Anyway, now that I've probably completely turned you off from ever reading this novel, I'll tell you what it's about...

Georgia Walker is a single mother who lives in NYC and owns her own knitting/yarn store. The store (Walker and Daughter) serves as the hub in this novel, home base for the cast of crazy characters that float in and out of Walker's life. I say single mother because technically she is - her baby daddy is absent from her daughter's life (until a few pages into the novel, that is), but in reality her daughter is being raised not only by Walker herself, but also by Anita, Georgia's mentor and fellow shopkeeper, and Peri and KC and Marty and...you get the idea. People like hanging out at the store and will often stick around to ask for help on a knitting project, and eventually a club of sorts is formed out of the regulars who always seem to be around on Friday nights.

The novel centers around the lives of the Walker women, but what I think it's really about in the end is the strength of female bonds, and the importance of knitting together a safety net for yourself. There are a couple of male characters in the book but they sort of seem to just add spice to the mix - they're not really what this is about. Walker has this great cast of characters in her life, and they irritate her from time to time, but I came to think of the friends in her life as different threads in her safety net - some of them are weaker threads, others are stronger, but when they all come together, she can lean on them and they'll support her when she needs it. So yes, knitting is what this novel is about in the literal sense but I think it's what it's about in the metaphorical sense as well - knitting together the support of the friends in your life to hold yourself up when you need it.

Did you see that coming?

Me neither.

4 comments:

Molly said...

so i needed some suggestions for books to read before i went to the library, so i perused your blog, so thanks. I already put 2 on hold (we have a wee library, so that is what you have to do). But the reason why I needed something to read was because I finished the Trueblood series with Sookie Stackhouse (Trueblood series on HBO is based on these books). They are Twilight for adults and better!

Tammar said...

Hi! I'm Molly Laufer's sister-in-law, which is how I found your blog. Awesome graphics, btw.

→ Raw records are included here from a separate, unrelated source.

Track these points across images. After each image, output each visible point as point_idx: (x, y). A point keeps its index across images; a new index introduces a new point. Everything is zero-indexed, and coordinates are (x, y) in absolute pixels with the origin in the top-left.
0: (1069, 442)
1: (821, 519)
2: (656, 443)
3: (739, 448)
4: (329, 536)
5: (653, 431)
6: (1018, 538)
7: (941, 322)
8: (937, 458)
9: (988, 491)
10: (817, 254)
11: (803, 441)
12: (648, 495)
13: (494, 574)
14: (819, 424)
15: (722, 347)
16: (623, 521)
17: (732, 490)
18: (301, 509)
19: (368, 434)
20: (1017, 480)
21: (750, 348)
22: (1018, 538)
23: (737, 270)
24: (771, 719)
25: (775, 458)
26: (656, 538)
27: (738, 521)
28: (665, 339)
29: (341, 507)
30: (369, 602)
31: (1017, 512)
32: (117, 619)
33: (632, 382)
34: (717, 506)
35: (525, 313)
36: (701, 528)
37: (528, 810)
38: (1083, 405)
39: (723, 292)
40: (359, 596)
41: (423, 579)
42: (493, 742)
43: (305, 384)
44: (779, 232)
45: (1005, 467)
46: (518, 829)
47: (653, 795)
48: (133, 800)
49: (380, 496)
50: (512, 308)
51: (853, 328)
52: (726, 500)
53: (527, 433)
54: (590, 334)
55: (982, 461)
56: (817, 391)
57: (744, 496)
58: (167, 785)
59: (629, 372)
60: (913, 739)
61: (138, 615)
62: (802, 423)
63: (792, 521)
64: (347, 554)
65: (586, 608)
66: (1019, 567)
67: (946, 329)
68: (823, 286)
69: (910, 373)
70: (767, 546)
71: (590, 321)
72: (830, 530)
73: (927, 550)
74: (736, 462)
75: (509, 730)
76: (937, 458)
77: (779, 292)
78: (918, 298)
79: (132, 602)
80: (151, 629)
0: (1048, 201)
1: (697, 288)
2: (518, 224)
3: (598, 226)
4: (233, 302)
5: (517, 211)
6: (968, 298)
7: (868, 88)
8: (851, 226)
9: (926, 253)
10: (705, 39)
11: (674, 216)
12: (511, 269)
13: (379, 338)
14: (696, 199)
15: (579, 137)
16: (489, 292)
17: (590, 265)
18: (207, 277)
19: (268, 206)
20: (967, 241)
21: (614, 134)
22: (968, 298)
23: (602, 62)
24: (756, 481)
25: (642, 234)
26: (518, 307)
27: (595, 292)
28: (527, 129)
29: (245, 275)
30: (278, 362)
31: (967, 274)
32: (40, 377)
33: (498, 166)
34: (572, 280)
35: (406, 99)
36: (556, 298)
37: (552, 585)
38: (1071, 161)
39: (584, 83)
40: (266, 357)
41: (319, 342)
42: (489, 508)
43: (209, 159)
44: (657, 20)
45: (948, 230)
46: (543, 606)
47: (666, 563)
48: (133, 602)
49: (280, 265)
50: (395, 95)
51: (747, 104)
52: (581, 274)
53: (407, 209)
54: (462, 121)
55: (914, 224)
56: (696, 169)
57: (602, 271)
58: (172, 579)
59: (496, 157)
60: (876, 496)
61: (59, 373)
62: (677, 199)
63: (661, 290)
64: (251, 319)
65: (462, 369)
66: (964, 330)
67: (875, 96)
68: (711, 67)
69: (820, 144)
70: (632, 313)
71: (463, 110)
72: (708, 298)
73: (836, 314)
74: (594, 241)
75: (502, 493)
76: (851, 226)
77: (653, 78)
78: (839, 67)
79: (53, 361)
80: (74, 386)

I read TFNKC and the end was just awful! In a good way, but still, yeah, totally wrong for her to do that.

Bridgee said...

Thanks, Tammar! It's so cool to have a real author commenting on my blog :-) Agreed on TFNKC. I haven't started reading Knit Two yet...we'll see how that one turns out.

Molly said...

bridgee - just finished The Ames Girls and read the chapter about Christie while on the eliptical - totally had to hold in sobs. I had tears streaming down my face though. talk about awkward! thanks for the suggestion! I am now onto The Help!